Work task: Given the records below, would you repeat exactly the lines that begin at the one containing "[318,896,350,907] nach ->" and end at the one containing "[565,917,625,931] [154,938,625,952] [155,959,626,973]", inclusive?

━━━ Entries supplied

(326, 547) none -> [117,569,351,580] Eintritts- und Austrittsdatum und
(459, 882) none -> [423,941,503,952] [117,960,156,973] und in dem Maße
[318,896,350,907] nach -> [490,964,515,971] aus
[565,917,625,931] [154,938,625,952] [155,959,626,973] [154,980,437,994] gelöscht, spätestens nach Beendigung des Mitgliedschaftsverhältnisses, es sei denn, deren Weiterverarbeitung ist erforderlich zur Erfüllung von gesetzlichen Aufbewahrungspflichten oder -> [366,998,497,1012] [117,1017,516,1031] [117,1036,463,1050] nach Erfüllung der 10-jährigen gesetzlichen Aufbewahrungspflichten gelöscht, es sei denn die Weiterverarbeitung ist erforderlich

━━━━━━
━━━ Entries supplied

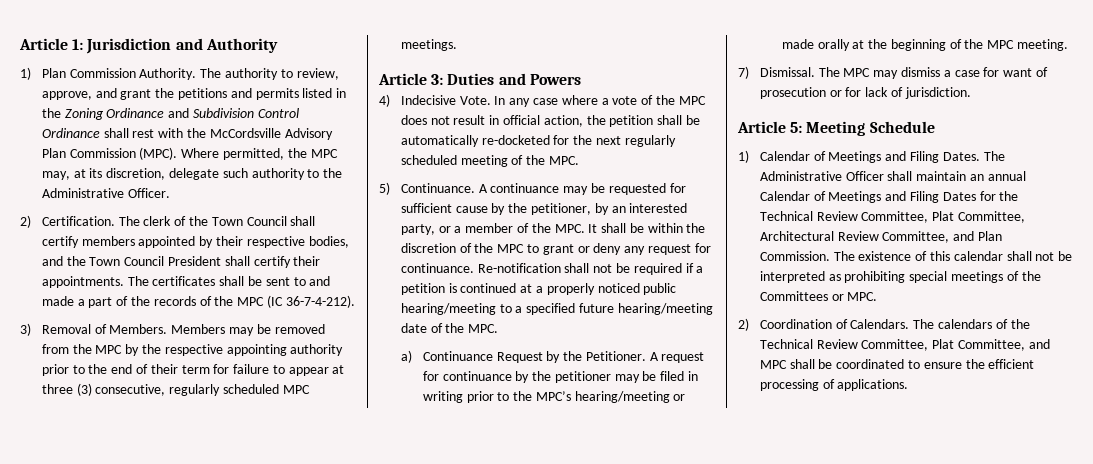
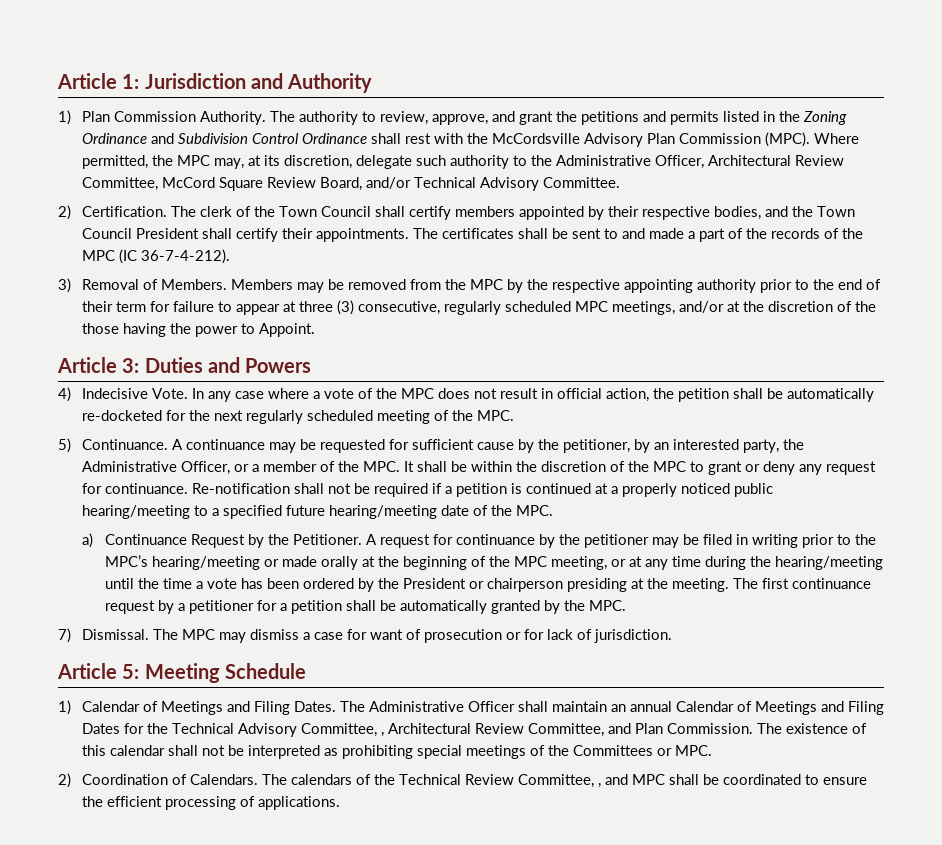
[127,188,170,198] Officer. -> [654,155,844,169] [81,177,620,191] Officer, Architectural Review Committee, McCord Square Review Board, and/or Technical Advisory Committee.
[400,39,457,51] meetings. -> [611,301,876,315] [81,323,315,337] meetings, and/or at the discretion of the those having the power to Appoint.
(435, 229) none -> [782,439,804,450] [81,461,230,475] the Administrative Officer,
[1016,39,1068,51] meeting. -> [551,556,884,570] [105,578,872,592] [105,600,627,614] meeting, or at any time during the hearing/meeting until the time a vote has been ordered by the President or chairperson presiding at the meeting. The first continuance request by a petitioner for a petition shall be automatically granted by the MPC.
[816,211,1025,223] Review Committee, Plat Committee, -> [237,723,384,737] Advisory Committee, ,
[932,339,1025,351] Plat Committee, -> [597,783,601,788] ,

━━━━━━

Result:
[318,896,350,907] nach -> [490,964,515,971] aus
[565,917,625,931] [154,938,625,952] [155,959,626,973] [154,980,437,994] gelöscht, spätestens nach Beendigung des Mitgliedschaftsverhältnisses, es sei denn, deren Weiterverarbeitung ist erforderlich zur Erfüllung von gesetzlichen Aufbewahrungspflichten oder -> [366,998,497,1012] [117,1017,516,1031] [117,1036,463,1050] nach Erfüllung der 10-jährigen gesetzlichen Aufbewahrungspflichten gelöscht, es sei denn die Weiterverarbeitung ist erforderlich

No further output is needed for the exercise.